Some KCP&L customers in Missouri will get a break on their electric bills
Kansas City Power & Light’s recent lower fuel costs soon will be passed on to most of the utility’s suburban and outstate customers in Missouri, saving them a few dollars on their monthly electric bills.
The Missouri Public Service Commission on Thursday said the utility’s fuel adjustment charge, which lets KCP&L pass up to 95 percent of its fuel costs on to those customers, will be lowered starting Sept. 1.
For customers in the utility’s former St. Joseph Power & Light service area, the savings should average $2.69 a month, the regulatory commission estimated. In the rest of the service territory that KCP&L acquired when it bought Aquila, average savings are estimated at $3.11 a month.

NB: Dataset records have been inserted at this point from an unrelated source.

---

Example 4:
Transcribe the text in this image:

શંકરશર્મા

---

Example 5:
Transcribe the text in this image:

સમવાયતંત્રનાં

KCP&L has around 315,000 customers in those service areas, which do not include the utility’s approximately 270,000 customers in its original Kansas City service area. The original area doesn’t have a fuel adjustment charge but is requesting one in a rate case that’s expected to be decided soon.
A similar charge does apply to KCP&L’s nearly 250,000 customers in Kansas. Its quarterly adjustment is coming up, so Kansas customers might get a similar break soon. The utility doesn’t disclose details of its energy contracts, but the price of coal is at a 12-year low and natural gas prices have stayed low.
The fuel adjustment charge reflects KCP&L’s costs for fuel and for power it bought from other companies in the half year from December through May. The charge was initiated in Missouri for the former Aquila and St. Joseph Power & Light areas before they were acquired by KCP&L so they could regularly recover rising fuel costs — or, as in this case, pass on savings.